J. Ivy, “the suave poet” from Chicago
CTZN Chance/Burnculture/CTZN Chance/Burnculture

The Grammys have a new category, Best Spoken Word Poetry Album, for the first time in the history of the awards.

For decades, the Grammys’ spoken-word awards have gone to audio books, narrated by people like Barack and Michelle Obama, Carrie Fisher, Stephen Colbert and others – “Best Audio Book, Narration & Storytelling Recording” is the official title for the statue. 

According to NPR, the Chicago-born poet J. Ivy helped create the new category and is one of five contenders for the award, though he didn’t nominate himself. 

As a national trustee for the Recording Academy, the outlet adds, Ivy says he pushed for the Grammys to honour the form.
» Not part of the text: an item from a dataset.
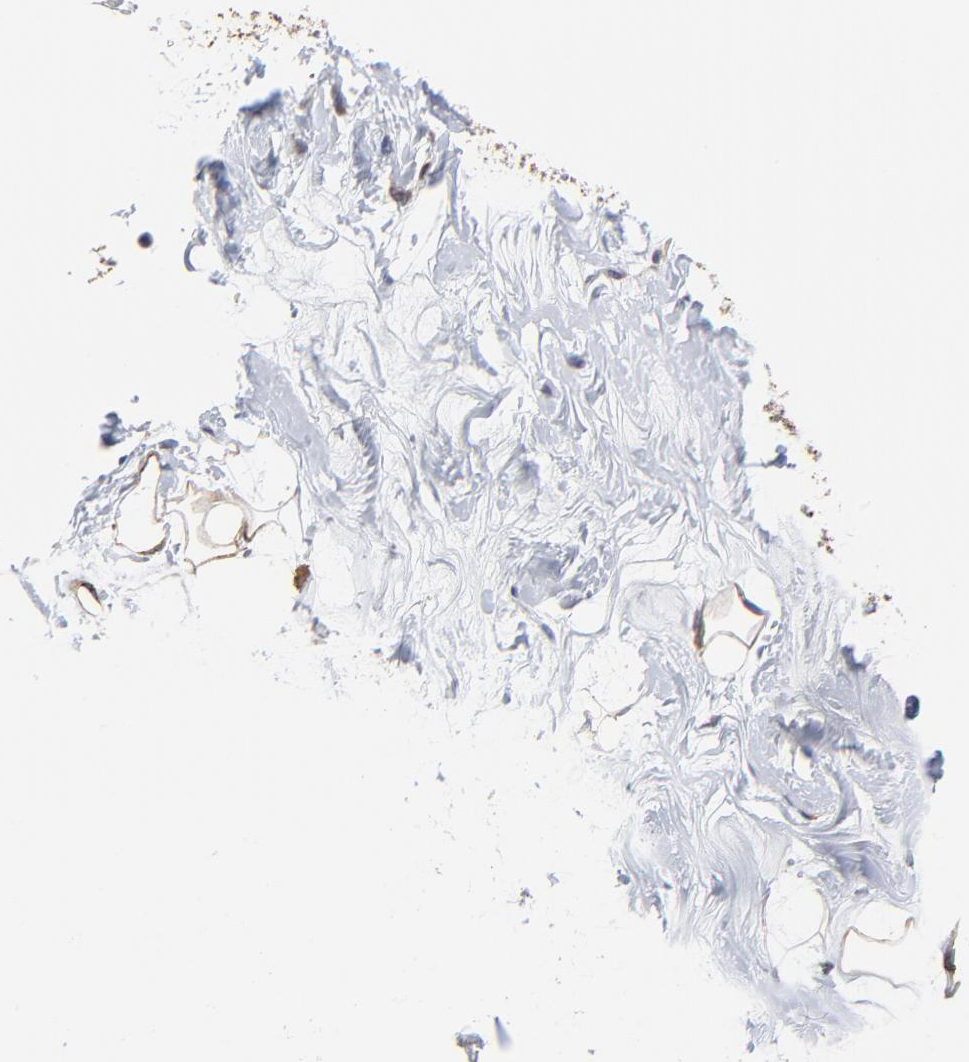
{"staining": {"intensity": "negative", "quantity": "none", "location": "none"}, "tissue": "breast", "cell_type": "Adipocytes", "image_type": "normal", "snomed": [{"axis": "morphology", "description": "Normal tissue, NOS"}, {"axis": "morphology", "description": "Fibrosis, NOS"}, {"axis": "topography", "description": "Breast"}], "caption": "This is an immunohistochemistry (IHC) image of benign human breast. There is no staining in adipocytes.", "gene": "ZNF550", "patient": {"sex": "female", "age": 39}}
“A poet will be bringing home a Grammy,” he tells NPR, “and it’ll be the first poet since Maya Angelou.”

Ivy is nominated for his sixth album, The Poet Who Sat by the Door, a nod to Sam Greenlee’s 1969 novel The Spook Who Sat by the Door, a classic in the Black Power movement that was also made into a film in 1973.

Ivy’s album is a collection of his poems, which he performs over beats and interpolates with singing by Sir The Baptist, Slick Rick, PJ Morton and Tarrey Torae (Ivy’s wife), among others.

“I’ve seen the superpower that is poetry. I’ve seen it shift people’s lives, I’ve seen it save lives,” says Ivy. “I have a quote that says, ‘Poetry is the seed of every song ever written.’ Whether it’s somebody rapping or singing or it being spoken, it’s a poem there.”